Brief —
Copy out the entries below exactly as they stand, but only from the line containing "1.6 Espèces invasives" through the line containing "2.4 Fongicides: contaminent".

Records from a data source
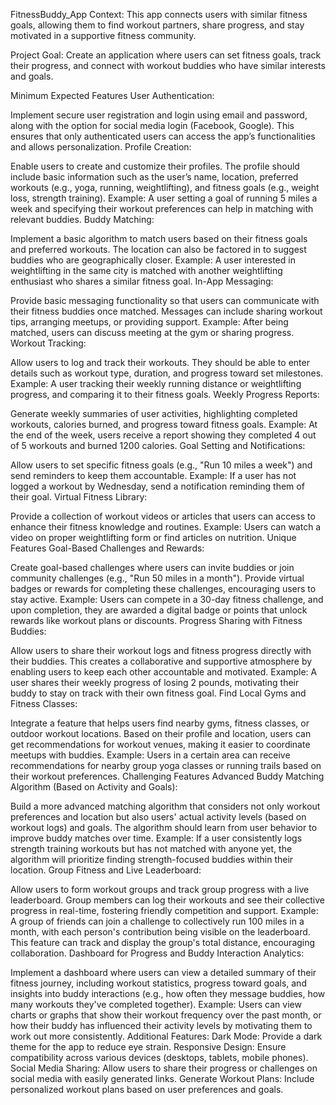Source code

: FitnessBuddy_App
Context:
This app connects users with similar fitness goals, allowing them to find workout partners, share progress, and stay motivated in a supportive fitness community.

Project Goal:
Create an application where users can set fitness goals, track their progress, and connect with workout buddies who have similar interests and goals.

Minimum Expected Features
User Authentication:

Implement secure user registration and login using email and password, along with the option for social media login (Facebook, Google). This ensures that only authenticated users can access the app’s functionalities and allows personalization.
Profile Creation:

Enable users to create and customize their profiles. The profile should include basic information such as the user’s name, location, preferred workouts (e.g., yoga, running, weightlifting), and fitness goals (e.g., weight loss, strength training).
Example: A user setting a goal of running 5 miles a week and specifying their workout preferences can help in matching with relevant buddies.
Buddy Matching:

Implement a basic algorithm to match users based on their fitness goals and preferred workouts. The location can also be factored in to suggest buddies who are geographically closer.
Example: A user interested in weightlifting in the same city is matched with another weightlifting enthusiast who shares a similar fitness goal.
In-App Messaging:

Provide basic messaging functionality so that users can communicate with their fitness buddies once matched. Messages can include sharing workout tips, arranging meetups, or providing support.
Example: After being matched, users can discuss meeting at the gym or sharing progress.
Workout Tracking:

Allow users to log and track their workouts. They should be able to enter details such as workout type, duration, and progress toward set milestones.
Example: A user tracking their weekly running distance or weightlifting progress, and comparing it to their fitness goals.
Weekly Progress Reports:

Generate weekly summaries of user activities, highlighting completed workouts, calories burned, and progress toward fitness goals.
Example: At the end of the week, users receive a report showing they completed 4 out of 5 workouts and burned 1200 calories.
Goal Setting and Notifications:

Allow users to set specific fitness goals (e.g., "Run 10 miles a week") and send reminders to keep them accountable.
Example: If a user has not logged a workout by Wednesday, send a notification reminding them of their goal.
Virtual Fitness Library:

Provide a collection of workout videos or articles that users can access to enhance their fitness knowledge and routines.
Example: Users can watch a video on proper weightlifting form or find articles on nutrition.
Unique Features
Goal-Based Challenges and Rewards:

Create goal-based challenges where users can invite buddies or join community challenges (e.g., "Run 50 miles in a month"). Provide virtual badges or rewards for completing these challenges, encouraging users to stay active.
Example: Users can compete in a 30-day fitness challenge, and upon completion, they are awarded a digital badge or points that unlock rewards like workout plans or discounts.
Progress Sharing with Fitness Buddies:

Allow users to share their workout logs and fitness progress directly with their buddies. This creates a collaborative and supportive atmosphere by enabling users to keep each other accountable and motivated.
Example: A user shares their weekly progress of losing 2 pounds, motivating their buddy to stay on track with their own fitness goal.
Find Local Gyms and Fitness Classes:

Integrate a feature that helps users find nearby gyms, fitness classes, or outdoor workout locations. Based on their profile and location, users can get recommendations for workout venues, making it easier to coordinate meetups with buddies.
Example: Users in a certain area can receive recommendations for nearby group yoga classes or running trails based on their workout preferences.
Challenging Features
Advanced Buddy Matching Algorithm (Based on Activity and Goals):

Build a more advanced matching algorithm that considers not only workout preferences and location but also users' actual activity levels (based on workout logs) and goals. The algorithm should learn from user behavior to improve buddy matches over time.
Example: If a user consistently logs strength training workouts but has not matched with anyone yet, the algorithm will prioritize finding strength-focused buddies within their location.
Group Fitness and Live Leaderboard:

Allow users to form workout groups and track group progress with a live leaderboard. Group members can log their workouts and see their collective progress in real-time, fostering friendly competition and support.
Example: A group of friends can join a challenge to collectively run 100 miles in a month, with each person's contribution being visible on the leaderboard. This feature can track and display the group's total distance, encouraging collaboration.
Dashboard for Progress and Buddy Interaction Analytics:

Implement a dashboard where users can view a detailed summary of their fitness journey, including workout statistics, progress toward goals, and insights into buddy interactions (e.g., how often they message buddies, how many workouts they've completed together).
Example: Users can view charts or graphs that show their workout frequency over the past month, or how their buddy has influenced their activity levels by motivating them to work out more consistently.
Additional Features:
Dark Mode: Provide a dark theme for the app to reduce eye strain.
Responsive Design: Ensure compatibility across various devices (desktops, tablets, mobile phones).
Social Media Sharing: Allow users to share their progress or challenges on social media with easily generated links.
Generate Workout Plans: Include personalized workout plans based on user preferences and goals.
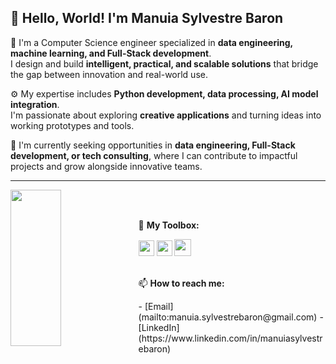## 👋 Hello, World! I'm Manuia Sylvestre Baron

💼 I'm a Computer Science engineer specialized in **data engineering, machine learning, and Full-Stack development**.  
I design and build **intelligent, practical, and scalable solutions** that bridge the gap between innovation and real-world use.

⚙️ My expertise includes **Python development, data processing, AI model integration**.  
I'm passionate about exploring **creative applications** and turning ideas into working prototypes and tools.

🚀 I'm currently seeking opportunities in **data engineering, Full-Stack development, or tech consulting**, where I can contribute to impactful projects and grow alongside innovative teams.

---
<head>
    <link rel="stylesheet" href="https://cdn.jsdelivr.net/gh/devicons/devicon@v2.15.1/devicon.min.css">
</head>
<body>
    <div display='inline-block' margin-bottom = '0'>
        <img height='250em' align='left' width = '40%' margin-bottom = 0px src='https://github-readme-stats.vercel.app/api?username=manuiasylb&theme=graywhite&show_icons=true'></img>
       <!-- <img height='200em' width = '40%' margin-top = 0px src='https://github-readme-stats.vercel.app/api/top-langs/?username=lgdutras&theme=graywhite&show_icons=true'><br> -->
    </div>    </br></br>
    <div display='inline-block' margin-top = '0'>    
    <p> 🧰 <b>My Toolbox:</b> </p>
        <img id='PythonICO' witdh = '10%' height = '25em' display='inline' src="https://img.shields.io/badge/Python-14354C?style=for-the-badge&logo=python&logoColor=white"/>
        <img id='dockerICO' witdh = '10%' height = '25em' display='inline' src="https://img.shields.io/badge/Oracle-F80000?style=for-the-badge&logo=Oracle&logoColor=white"/>
        <img id='MySQLICO' witdh = '50%' height = '27em' display='inline' src="https://img.shields.io/badge/MySQL-005C84?style=for-the-badge&logo=mysql&logoColor=white">
    </div>
    <div display='inline-block' margin-top = '0'></br>
    <p> 📫 <b>How to reach me:</b> </p>
    - [Email](mailto:manuia.sylvestrebaron@gmail.com)
    - [LinkedIn](https://www.linkedin.com/in/manuiasylvestrebaron)
    </div>
</body>
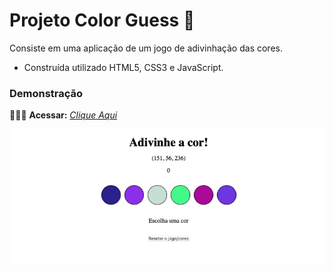# Projeto Color Guess 🌈

Consiste em uma aplicação de um jogo de adivinhação das cores.

* Construída utilizado HTML5, CSS3 e JavaScript.

### Demonstração

👨🏻‍💻 **Acessar:** _[Clique Aqui](https://guilherme-ac-fernandes.github.io/color-guess/)_

<p align="center">
  <img src="https://github.com/guilherme-ac-fernandes/color-guess/blob/main/color-guess.gif" alt="Color Guess Gif - Demostração"/>
</p>
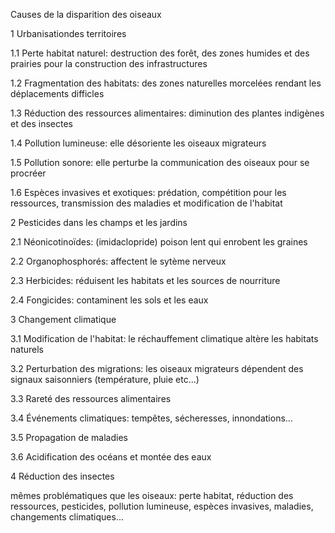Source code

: Causes de la disparition des oiseaux


1 Urbanisationdes territoires

1.1 Perte habitat naturel: destruction des forêt, des zones humides et des prairies pour la construction des infrastructures 

1.2 Fragmentation des habitats: des zones naturelles morcelées rendant les déplacements difficles

1.3 Réduction des ressources alimentaires: diminution des plantes indigènes et des insectes

1.4 Pollution lumineuse: elle désoriente les oiseaux migrateurs

1.5 Pollution sonore: elle perturbe la communication des oiseaux pour se procréer

1.6 Espèces invasives et exotiques: prédation, compétition pour les ressources, transmission des maladies et modification de l'habitat


2 Pesticides dans les champs et les jardins

2.1 Néonicotinoïdes: (imidaclopride) poison lent qui enrobent les graines

2.2 Organophosphorés: affectent le sytème nerveux

2.3 Herbicides: réduisent les habitats et les sources de nourriture

2.4 Fongicides: contaminent les sols et les eaux 


3 Changement climatique

3.1 Modification de l'habitat: le réchauffement climatique altère les habitats naturels

3.2 Perturbation des migrations: les oiseaux migrateurs dépendent des signaux saisonniers (température, pluie etc...)

3.3 Rareté des ressources alimentaires

3.4 Événements climatiques: tempêtes, sécheresses, innondations...

3.5 Propagation de maladies

3.6 Acidification des océans et montée des eaux


4 Réduction des insectes

mêmes problématiques que les oiseaux: perte habitat, réduction des ressources, pesticides, pollution lumineuse, espèces invasives, maladies, changements climatiques...
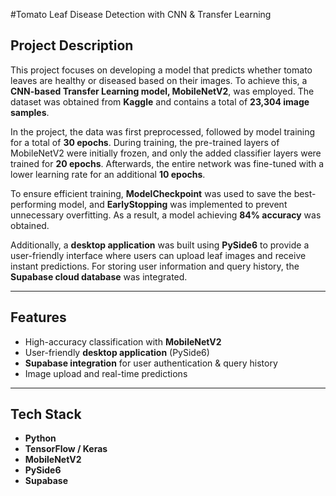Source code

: #Tomato Leaf Disease Detection with CNN & Transfer Learning  

## Project Description  
This project focuses on developing a model that predicts whether tomato leaves are healthy or diseased based on their images. To achieve this, a **CNN-based Transfer Learning model, MobileNetV2**, was employed. The dataset was obtained from **Kaggle** and contains a total of **23,304 image samples**.  

In the project, the data was first preprocessed, followed by model training for a total of **30 epochs**. During training, the pre-trained layers of MobileNetV2 were initially frozen, and only the added classifier layers were trained for **20 epochs**. Afterwards, the entire network was fine-tuned with a lower learning rate for an additional **10 epochs**.  

To ensure efficient training, **ModelCheckpoint** was used to save the best-performing model, and **EarlyStopping** was implemented to prevent unnecessary overfitting. As a result, a model achieving **84% accuracy** was obtained.  

Additionally, a **desktop application** was built using **PySide6** to provide a user-friendly interface where users can upload leaf images and receive instant predictions. For storing user information and query history, the **Supabase cloud database** was integrated.  

---

## Features  
- High-accuracy classification with **MobileNetV2**  
- User-friendly **desktop application** (PySide6)  
- **Supabase integration** for user authentication & query history  
- Image upload and real-time predictions  

---

## Tech Stack  
- **Python**  
- **TensorFlow / Keras**  
- **MobileNetV2**  
- **PySide6**  
- **Supabase**
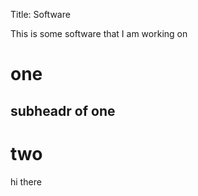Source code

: Title: Software

This is some software that I am working on

# one

## subheadr of one

# two

hi there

Answer for this exercise —
1.6 Espèces invasives et exotiques: prédation, compétition pour les ressources, transmission des maladies et modification de l'habitat


2 Pesticides dans les champs et les jardins

2.1 Néonicotinoïdes: (imidaclopride) poison lent qui enrobent les graines

2.2 Organophosphorés: affectent le sytème nerveux

2.3 Herbicides: réduisent les habitats et les sources de nourriture

2.4 Fongicides: contaminent les sols et les eaux 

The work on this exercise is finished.